- [TRECHO DA PÁGINA]:
--------------------------------
Foto: Raphael Aguiar

Preta (Performance): Mostra BOSQUE_puc cena experimental

Abril de 2017 – Pilotis Kennedy

No pilotis Kennedy da Pontifícia Universidade Católica do Rio de Janeiro, um aglomerado de gente se formou para ver a performance da atriz Thaís Nascimento, alguém que poderia mais uma vez passar por desapercebida naquele ambiente, mas que naquela tarde se tornou o centro das atenções.


A partir de uma intervenção proposta pelo evento Mostra Bosque dos alunos de artes cênicas da instituição, que traz realizações artísticas para o campus universitário, aquele local se transformou em um verdadeiro palanque para aquela voz, ou melhor, para aquela pessoa que precisava ser ouvida por todos que ali se encontravam. Um espetáculo vê-la: uma atriz negra, cabelos ''cheios de molinhas'' - como ela diz em seu texto - que voavam de um lado para o outro toda vez que se mexia ou quando um vento forte batia.


A dramaturgia feita a partir de colagens de textos de três autores diferentes (Antonin Artaud, Bianca Santana e Victoria Santa Cruz) nos traz a imagem da transformação que ela passou desde a infância até a sua fase jovem atual e a aceitação de si mesma como uma mulher negra, que até então ela evitava que se aflorasse por todo preconceito no qual a nossa sociedade é construída. Enquanto ela fala percebemos o quanto é necessário para a atriz jogar para fora os gritos de angústia da sua libertação dos padrões impostos hipocritamente a ela enquanto crescia.


''E odiei meus cabelos, meus lábios grossos e mirei apenada a minha carne tostada / Passava o tempo e sempre amargurada continuava levando nas minhas costas minha pesada carga'', essas são algumas das frases potencialmente fortes que cercaram as pessoas que passavam por aquele pilotis e que sem saber do que se tratava se permitiram a escutar e a observar, mesmo que de longe, o discurso tão político e ao mesmo tempo tão poético da atriz. A presença daquele corpo atuando em lugar de passagem, de pressa, no horário de almoço - o que ocasiona ainda mais movimento - causava um impacto em quem, antes preso ao celular, começou a percebê-lo.
--------------------------------
- [USANDO AS INFORMAÇÕES]:
a) Diga se cada afirmação concorda com o trecho sobre a performance Preta, respondendo sim ou não e citando as palavras do trecho que decidem: (i) a performance aconteceu no pilotis Kennedy da PUC do Rio de Janeiro; (ii) a dramaturgia juntou textos de quatro autores; (iii) a apresentação foi no horário de almoço.
b) Reescreva as linhas dos registros desde o começo até a linha que contém "Rooftop Rumah: R", inclusive, substituindo "Senden" por "Enviar" e deixando todo o resto igual. Entregue só essas linhas.
O trecho e os registros não têm nenhuma relação entre si.
--------------------------------
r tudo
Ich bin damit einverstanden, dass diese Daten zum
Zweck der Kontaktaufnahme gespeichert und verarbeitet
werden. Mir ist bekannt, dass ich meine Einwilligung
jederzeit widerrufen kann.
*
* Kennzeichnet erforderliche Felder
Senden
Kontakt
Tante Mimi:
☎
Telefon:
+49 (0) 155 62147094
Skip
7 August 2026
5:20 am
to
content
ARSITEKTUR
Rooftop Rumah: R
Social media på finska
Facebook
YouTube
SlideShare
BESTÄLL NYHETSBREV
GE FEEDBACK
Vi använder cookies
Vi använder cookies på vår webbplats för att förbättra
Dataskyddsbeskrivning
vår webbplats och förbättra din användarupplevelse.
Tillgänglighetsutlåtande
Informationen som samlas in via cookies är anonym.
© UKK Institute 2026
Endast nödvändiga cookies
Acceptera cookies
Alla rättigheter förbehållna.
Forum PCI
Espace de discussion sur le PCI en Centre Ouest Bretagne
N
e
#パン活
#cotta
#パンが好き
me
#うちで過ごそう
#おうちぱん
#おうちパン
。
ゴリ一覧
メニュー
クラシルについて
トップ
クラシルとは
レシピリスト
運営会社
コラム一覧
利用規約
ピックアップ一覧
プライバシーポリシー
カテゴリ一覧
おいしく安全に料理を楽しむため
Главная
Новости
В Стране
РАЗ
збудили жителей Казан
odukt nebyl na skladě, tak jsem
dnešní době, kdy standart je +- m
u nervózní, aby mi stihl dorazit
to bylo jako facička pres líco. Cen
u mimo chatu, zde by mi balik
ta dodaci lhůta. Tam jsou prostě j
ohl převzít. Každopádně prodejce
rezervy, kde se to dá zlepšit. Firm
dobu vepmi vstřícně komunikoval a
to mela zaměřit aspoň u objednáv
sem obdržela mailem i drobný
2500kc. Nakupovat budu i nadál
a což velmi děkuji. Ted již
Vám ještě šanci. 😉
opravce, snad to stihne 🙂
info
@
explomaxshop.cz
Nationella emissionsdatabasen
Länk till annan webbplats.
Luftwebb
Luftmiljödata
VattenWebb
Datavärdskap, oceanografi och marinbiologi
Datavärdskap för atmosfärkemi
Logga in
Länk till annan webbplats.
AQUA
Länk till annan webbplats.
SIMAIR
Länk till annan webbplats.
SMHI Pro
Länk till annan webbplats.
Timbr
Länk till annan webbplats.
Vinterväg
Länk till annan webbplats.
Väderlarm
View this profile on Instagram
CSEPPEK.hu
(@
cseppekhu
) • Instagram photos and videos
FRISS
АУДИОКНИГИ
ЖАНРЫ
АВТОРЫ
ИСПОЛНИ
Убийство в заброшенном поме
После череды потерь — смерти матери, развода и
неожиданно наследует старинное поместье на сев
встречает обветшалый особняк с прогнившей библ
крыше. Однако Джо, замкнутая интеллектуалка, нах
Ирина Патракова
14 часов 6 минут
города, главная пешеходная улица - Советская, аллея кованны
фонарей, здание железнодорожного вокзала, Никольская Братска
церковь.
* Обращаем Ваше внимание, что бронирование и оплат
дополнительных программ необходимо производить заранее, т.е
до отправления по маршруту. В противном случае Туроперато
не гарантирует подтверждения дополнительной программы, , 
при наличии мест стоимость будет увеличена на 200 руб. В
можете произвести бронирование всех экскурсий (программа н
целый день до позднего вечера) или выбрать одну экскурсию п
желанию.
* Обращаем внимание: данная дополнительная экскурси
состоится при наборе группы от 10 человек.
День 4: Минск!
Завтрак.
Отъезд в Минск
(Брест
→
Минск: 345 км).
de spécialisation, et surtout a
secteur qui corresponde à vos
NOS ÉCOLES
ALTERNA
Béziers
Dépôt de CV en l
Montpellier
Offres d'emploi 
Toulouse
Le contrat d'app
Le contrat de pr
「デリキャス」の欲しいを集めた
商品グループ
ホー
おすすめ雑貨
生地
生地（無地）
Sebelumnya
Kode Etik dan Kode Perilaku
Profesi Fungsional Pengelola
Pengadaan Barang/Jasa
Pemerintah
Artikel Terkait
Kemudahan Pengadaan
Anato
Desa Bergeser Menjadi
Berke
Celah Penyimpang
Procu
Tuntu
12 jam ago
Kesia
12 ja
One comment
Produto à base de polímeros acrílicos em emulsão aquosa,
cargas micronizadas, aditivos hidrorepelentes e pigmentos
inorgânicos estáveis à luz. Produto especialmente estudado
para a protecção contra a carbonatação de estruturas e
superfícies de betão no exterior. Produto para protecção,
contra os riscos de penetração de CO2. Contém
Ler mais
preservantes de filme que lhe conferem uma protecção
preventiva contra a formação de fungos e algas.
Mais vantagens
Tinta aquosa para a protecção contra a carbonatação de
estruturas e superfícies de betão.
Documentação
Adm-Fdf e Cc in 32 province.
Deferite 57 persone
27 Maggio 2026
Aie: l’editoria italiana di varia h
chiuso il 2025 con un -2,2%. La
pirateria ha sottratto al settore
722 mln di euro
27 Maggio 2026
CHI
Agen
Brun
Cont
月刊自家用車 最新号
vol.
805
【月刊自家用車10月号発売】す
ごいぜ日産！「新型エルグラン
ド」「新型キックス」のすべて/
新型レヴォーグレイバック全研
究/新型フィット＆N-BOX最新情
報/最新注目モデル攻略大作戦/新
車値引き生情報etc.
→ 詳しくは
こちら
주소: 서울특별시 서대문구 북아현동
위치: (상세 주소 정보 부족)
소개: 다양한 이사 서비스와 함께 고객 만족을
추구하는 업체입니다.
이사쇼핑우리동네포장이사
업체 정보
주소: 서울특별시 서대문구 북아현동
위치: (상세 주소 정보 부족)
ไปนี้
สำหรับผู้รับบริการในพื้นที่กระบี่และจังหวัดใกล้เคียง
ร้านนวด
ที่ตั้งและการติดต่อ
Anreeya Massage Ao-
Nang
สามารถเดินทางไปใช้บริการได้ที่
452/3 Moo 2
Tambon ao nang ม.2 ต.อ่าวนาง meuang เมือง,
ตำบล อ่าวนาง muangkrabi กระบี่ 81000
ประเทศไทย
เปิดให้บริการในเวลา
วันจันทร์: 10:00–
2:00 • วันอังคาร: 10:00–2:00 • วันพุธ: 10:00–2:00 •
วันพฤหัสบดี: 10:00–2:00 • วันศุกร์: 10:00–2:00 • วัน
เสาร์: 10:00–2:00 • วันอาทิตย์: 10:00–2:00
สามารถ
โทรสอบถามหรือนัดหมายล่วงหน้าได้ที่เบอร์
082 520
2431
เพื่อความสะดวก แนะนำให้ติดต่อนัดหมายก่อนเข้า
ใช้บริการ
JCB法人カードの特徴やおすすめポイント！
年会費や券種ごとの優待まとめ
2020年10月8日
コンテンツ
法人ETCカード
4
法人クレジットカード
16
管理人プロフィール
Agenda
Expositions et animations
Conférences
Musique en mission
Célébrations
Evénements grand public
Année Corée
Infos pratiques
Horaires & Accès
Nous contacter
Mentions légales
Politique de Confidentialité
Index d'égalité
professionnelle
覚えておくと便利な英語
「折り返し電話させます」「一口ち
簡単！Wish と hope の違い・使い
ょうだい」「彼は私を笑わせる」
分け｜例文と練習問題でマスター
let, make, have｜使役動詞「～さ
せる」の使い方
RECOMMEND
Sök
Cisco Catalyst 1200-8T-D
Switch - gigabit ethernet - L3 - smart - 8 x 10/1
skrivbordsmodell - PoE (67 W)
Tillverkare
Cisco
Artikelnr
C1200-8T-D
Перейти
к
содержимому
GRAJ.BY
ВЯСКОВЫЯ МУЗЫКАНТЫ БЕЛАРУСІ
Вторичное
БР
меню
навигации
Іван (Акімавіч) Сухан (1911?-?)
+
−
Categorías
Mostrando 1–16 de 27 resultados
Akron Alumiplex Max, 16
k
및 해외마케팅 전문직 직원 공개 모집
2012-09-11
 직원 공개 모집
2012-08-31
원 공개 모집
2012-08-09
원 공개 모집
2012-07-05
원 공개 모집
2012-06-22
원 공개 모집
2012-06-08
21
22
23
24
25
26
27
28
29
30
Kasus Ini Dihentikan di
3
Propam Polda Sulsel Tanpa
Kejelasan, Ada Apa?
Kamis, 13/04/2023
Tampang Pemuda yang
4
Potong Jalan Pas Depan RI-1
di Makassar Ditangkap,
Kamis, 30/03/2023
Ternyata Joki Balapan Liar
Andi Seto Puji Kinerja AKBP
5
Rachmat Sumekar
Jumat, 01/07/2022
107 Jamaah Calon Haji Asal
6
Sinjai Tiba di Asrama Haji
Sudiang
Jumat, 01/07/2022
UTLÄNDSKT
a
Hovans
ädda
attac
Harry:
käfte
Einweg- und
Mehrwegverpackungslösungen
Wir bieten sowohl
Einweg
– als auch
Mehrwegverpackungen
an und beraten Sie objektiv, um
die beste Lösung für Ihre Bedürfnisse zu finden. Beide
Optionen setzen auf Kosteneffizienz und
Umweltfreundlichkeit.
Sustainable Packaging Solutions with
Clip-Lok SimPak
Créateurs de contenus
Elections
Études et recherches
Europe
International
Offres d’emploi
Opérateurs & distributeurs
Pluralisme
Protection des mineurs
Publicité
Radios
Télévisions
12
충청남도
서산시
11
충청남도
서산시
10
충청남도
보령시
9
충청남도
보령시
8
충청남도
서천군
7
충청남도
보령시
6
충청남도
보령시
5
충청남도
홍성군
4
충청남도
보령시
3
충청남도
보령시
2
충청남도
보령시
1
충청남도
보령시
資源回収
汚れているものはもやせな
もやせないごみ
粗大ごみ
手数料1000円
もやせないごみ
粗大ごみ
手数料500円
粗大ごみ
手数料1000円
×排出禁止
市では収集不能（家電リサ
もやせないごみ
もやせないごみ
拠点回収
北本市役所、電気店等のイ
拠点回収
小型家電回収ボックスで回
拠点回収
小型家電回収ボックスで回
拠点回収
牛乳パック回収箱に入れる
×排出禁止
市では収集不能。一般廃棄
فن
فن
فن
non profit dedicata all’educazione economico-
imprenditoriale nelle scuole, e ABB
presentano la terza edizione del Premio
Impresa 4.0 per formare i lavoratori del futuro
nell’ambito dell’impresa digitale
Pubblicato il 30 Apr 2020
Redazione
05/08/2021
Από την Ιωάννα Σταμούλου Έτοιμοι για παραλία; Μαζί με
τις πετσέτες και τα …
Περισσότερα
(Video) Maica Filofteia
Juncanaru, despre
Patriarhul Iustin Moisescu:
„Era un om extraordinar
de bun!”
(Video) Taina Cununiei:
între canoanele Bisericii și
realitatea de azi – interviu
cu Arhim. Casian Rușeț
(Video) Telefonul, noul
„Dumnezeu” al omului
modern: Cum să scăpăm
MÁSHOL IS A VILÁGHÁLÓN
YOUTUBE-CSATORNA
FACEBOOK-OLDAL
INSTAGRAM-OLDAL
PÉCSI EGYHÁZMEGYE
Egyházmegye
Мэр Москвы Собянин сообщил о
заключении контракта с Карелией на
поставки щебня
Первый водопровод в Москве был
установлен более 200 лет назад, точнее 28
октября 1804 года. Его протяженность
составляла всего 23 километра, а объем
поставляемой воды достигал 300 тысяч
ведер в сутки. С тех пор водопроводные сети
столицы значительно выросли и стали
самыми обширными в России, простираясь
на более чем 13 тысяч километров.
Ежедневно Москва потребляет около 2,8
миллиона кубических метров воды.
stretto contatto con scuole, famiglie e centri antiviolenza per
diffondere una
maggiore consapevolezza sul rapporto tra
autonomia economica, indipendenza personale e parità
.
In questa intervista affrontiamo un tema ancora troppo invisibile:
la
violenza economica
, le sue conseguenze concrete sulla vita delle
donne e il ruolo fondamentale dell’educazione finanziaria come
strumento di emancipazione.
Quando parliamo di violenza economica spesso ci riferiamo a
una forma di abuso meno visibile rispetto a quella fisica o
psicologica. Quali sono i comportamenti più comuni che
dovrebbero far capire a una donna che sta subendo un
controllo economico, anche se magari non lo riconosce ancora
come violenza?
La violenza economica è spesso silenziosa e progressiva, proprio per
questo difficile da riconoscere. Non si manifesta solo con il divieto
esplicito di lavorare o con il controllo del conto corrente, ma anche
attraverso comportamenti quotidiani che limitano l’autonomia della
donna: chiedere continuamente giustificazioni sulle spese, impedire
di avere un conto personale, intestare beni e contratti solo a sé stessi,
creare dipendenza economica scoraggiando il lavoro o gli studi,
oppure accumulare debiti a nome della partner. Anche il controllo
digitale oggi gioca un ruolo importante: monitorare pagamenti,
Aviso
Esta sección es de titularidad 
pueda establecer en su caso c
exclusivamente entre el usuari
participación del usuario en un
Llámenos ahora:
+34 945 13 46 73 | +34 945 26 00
--------------------------------
- [RESPOSTAS DOS EXERCÍCIOS]:
a)
(i) Sim: "No pilotis Kennedy da Pontifícia Universidade Católica do Rio de Janeiro".
(ii) Não: "colagens de textos de três autores diferentes".
(iii) Sim: "no horário de almoço".

b)
r tudo
Ich bin damit einverstanden, dass diese Daten zum
Zweck der Kontaktaufnahme gespeichert und verarbeitet
werden. Mir ist bekannt, dass ich meine Einwilligung
jederzeit widerrufen kann.
*
* Kennzeichnet erforderliche Felder
Enviar
Kontakt
Tante Mimi:
☎
Telefon:
+49 (0) 155 62147094
Skip
7 August 2026
5:20 am
to
content
ARSITEKTUR
Rooftop Rumah: R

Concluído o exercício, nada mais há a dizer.